BEGIN SOURCE DATA

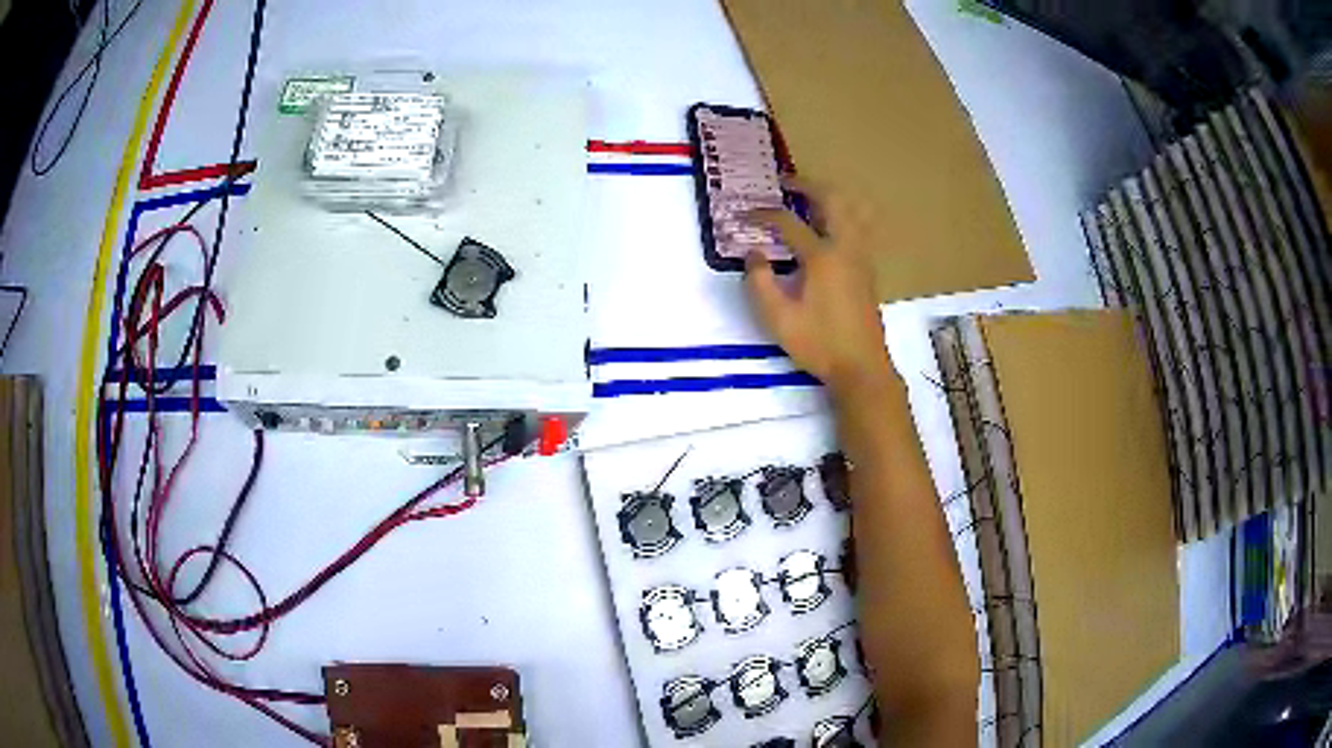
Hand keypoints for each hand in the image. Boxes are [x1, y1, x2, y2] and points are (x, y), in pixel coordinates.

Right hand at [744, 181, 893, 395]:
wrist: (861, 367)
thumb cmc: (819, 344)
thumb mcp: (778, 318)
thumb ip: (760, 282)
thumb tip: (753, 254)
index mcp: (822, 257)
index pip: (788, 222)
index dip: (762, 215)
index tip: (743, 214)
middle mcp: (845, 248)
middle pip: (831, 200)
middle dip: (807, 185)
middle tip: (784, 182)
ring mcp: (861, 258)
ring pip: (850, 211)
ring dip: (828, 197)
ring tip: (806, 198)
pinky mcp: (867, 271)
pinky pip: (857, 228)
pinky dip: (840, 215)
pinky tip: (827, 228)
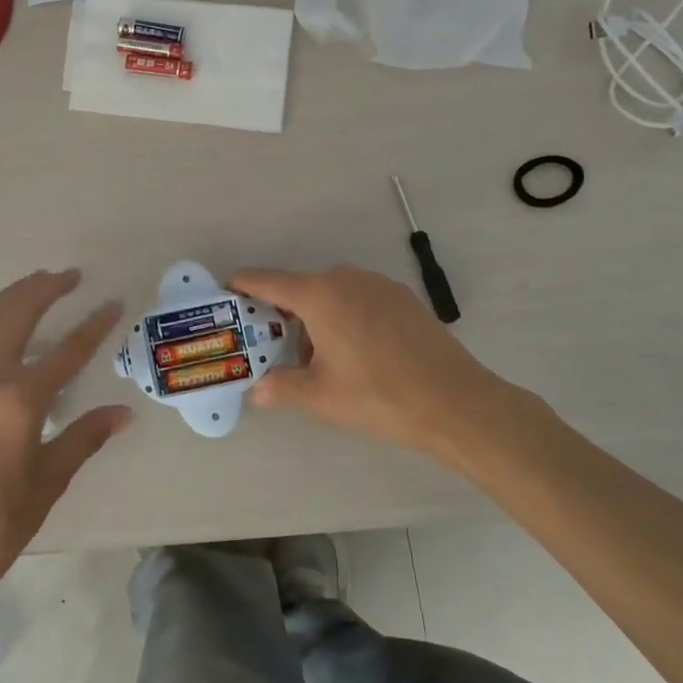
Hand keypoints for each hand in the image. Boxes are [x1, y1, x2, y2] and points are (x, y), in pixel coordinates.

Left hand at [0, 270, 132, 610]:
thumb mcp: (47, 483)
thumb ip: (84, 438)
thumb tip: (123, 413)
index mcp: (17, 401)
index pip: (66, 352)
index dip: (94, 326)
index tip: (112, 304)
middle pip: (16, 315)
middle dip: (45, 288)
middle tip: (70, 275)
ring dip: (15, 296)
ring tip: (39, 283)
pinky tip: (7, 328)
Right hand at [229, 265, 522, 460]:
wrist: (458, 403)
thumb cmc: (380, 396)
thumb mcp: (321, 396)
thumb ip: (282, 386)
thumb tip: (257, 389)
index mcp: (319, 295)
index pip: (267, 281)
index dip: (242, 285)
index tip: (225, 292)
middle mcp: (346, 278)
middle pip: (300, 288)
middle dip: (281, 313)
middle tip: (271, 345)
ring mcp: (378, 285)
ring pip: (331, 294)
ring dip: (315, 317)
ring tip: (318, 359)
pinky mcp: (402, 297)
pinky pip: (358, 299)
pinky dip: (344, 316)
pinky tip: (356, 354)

END SOURCE DATA
BEGIN SOURCE DATA

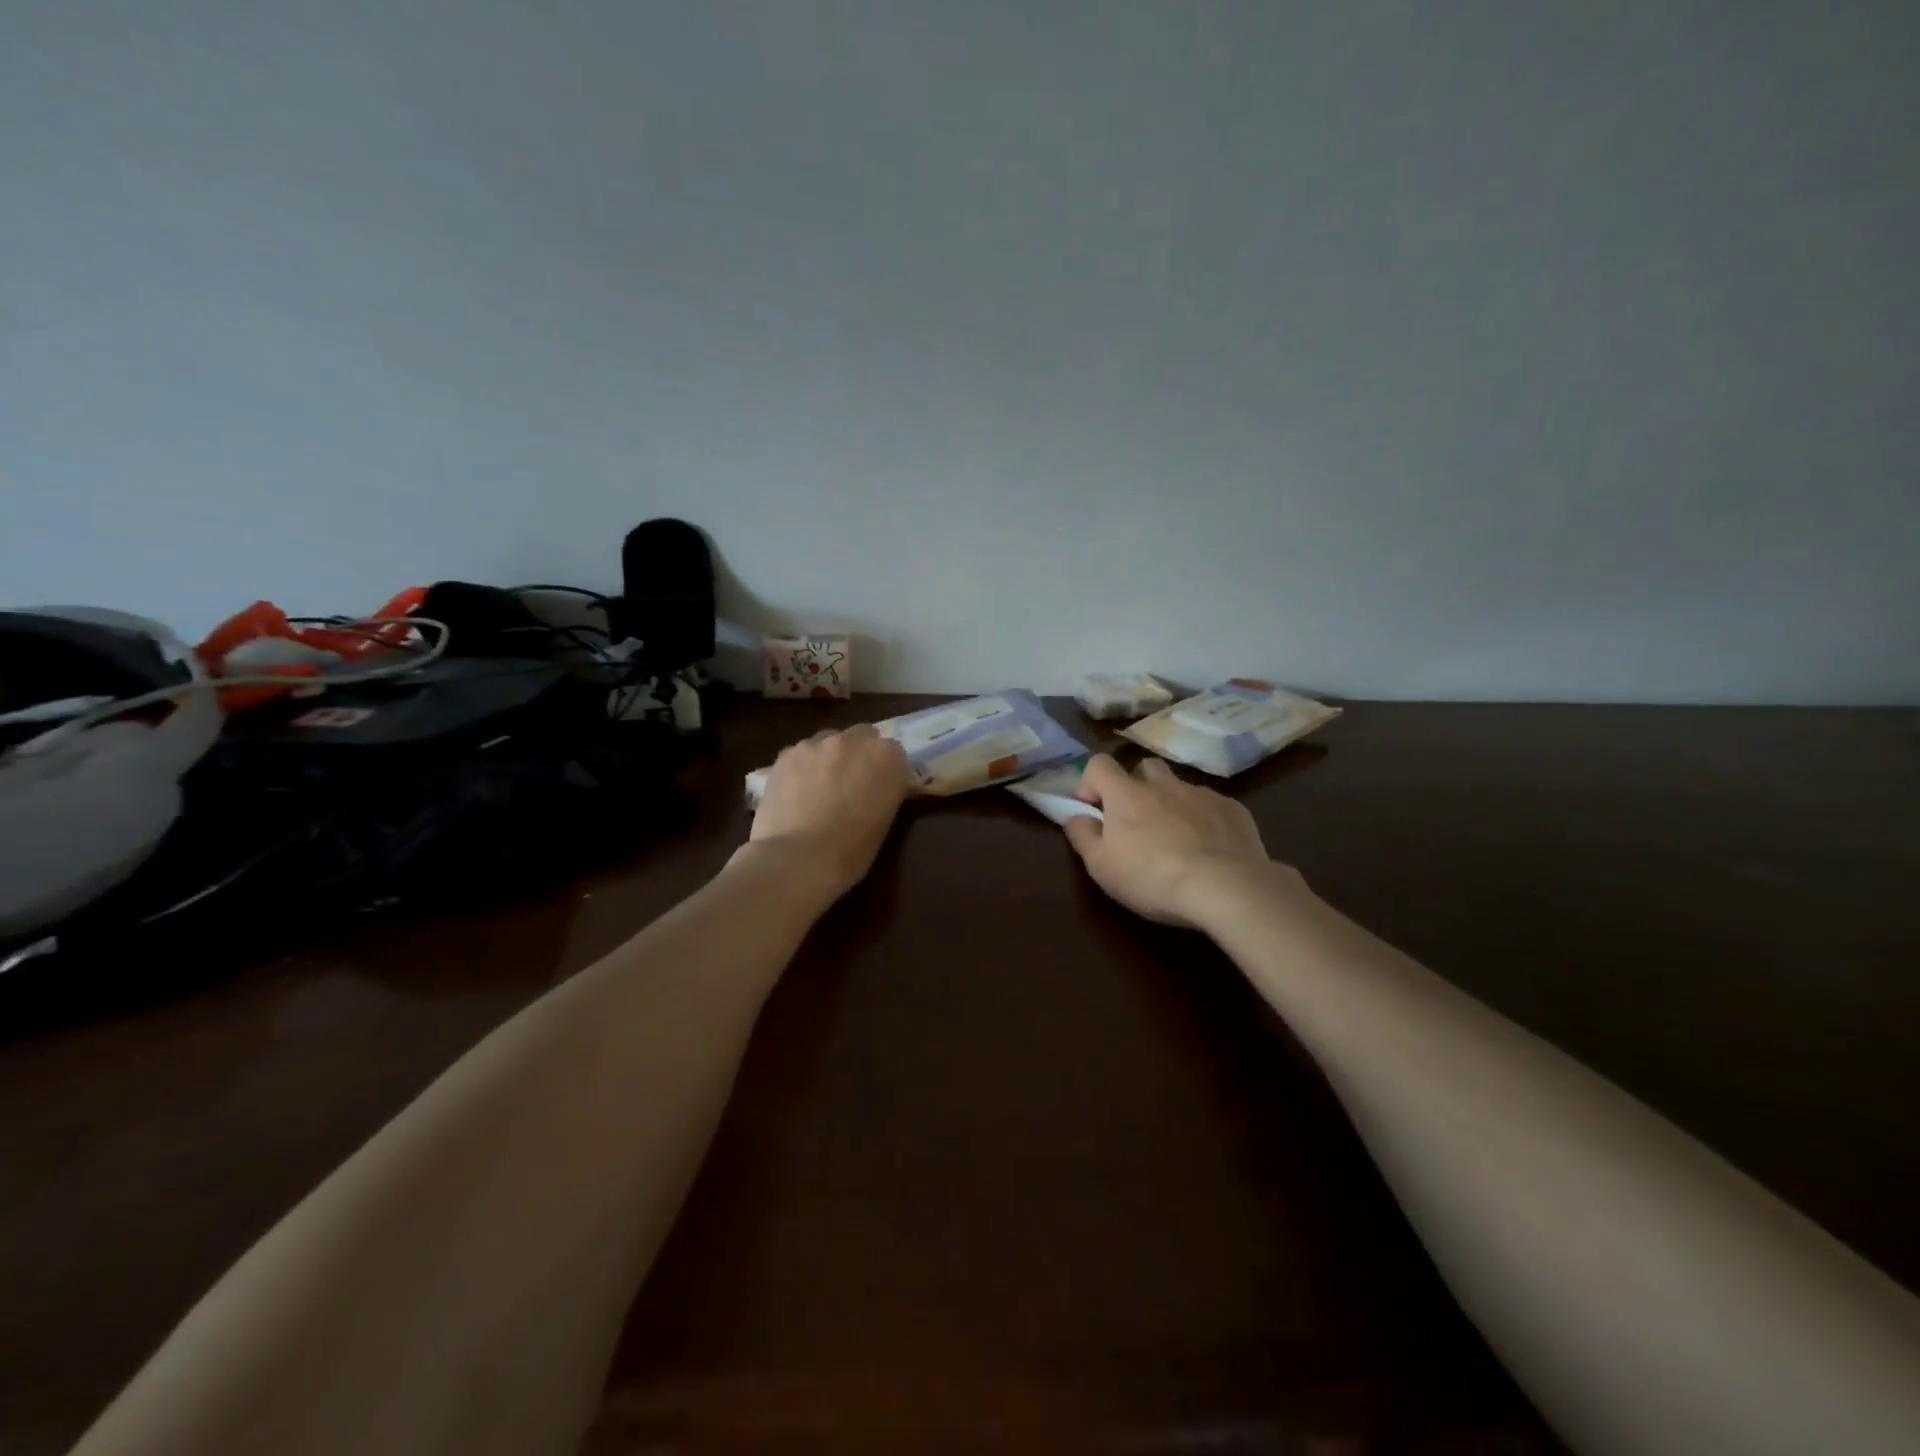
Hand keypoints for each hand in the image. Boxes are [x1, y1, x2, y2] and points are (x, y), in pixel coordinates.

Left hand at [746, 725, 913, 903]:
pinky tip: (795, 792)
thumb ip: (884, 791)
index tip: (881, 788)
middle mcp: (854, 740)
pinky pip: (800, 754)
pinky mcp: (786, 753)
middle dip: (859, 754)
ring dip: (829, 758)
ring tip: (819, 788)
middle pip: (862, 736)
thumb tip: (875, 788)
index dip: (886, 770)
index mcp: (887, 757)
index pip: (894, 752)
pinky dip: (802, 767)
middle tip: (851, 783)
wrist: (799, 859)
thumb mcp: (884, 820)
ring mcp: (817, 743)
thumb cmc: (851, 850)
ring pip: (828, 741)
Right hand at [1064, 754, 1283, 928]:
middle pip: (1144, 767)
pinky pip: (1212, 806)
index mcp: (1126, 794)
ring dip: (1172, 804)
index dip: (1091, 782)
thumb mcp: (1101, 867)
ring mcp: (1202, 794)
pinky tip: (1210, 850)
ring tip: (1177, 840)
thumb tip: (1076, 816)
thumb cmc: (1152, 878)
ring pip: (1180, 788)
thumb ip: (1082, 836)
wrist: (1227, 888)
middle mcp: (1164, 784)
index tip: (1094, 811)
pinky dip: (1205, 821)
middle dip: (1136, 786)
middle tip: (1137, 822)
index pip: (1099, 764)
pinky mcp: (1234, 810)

END SOURCE DATA
BEGIN SOURCE DATA

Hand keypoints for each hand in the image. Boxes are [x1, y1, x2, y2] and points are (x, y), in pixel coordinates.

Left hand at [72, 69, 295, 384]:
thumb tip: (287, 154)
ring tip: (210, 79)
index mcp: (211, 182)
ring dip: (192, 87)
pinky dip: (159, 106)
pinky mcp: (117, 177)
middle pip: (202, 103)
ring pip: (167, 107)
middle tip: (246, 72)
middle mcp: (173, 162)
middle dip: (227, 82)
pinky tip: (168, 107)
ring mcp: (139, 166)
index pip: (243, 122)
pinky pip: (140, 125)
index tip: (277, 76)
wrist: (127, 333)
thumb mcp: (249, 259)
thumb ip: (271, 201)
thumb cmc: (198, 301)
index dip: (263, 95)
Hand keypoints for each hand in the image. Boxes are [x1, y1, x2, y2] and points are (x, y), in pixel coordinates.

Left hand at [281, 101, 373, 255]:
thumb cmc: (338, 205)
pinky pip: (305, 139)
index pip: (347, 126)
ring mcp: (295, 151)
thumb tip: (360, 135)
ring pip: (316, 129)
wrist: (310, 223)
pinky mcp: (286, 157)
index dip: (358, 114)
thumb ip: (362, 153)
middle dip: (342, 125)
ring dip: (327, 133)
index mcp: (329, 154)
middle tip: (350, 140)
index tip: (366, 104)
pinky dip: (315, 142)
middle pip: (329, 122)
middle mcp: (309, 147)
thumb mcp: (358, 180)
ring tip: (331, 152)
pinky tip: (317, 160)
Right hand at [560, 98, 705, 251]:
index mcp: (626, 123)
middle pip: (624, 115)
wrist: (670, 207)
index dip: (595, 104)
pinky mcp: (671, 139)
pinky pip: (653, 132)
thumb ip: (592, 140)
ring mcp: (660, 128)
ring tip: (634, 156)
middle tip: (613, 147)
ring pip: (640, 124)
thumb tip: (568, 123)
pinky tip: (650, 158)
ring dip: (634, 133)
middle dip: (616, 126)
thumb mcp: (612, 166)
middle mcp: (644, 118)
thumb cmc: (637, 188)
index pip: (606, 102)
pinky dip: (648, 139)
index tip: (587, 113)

END SOURCE DATA

### WORK REQUIRED
Beginning with the line above that contains "thumb mcp: (47, 483)", copy each line exactly up to and including the line that contains "ring dip: (15, 296)", and go no further.

### ANSWER TO THIS PROBLEM
thumb mcp: (47, 483)
thumb ip: (84, 438)
thumb tip: (123, 413)
index mcp: (17, 401)
index pip: (66, 352)
index dip: (94, 326)
index tip: (112, 304)
middle pip: (16, 315)
middle dip: (45, 288)
middle tip: (70, 275)
ring dip: (15, 296)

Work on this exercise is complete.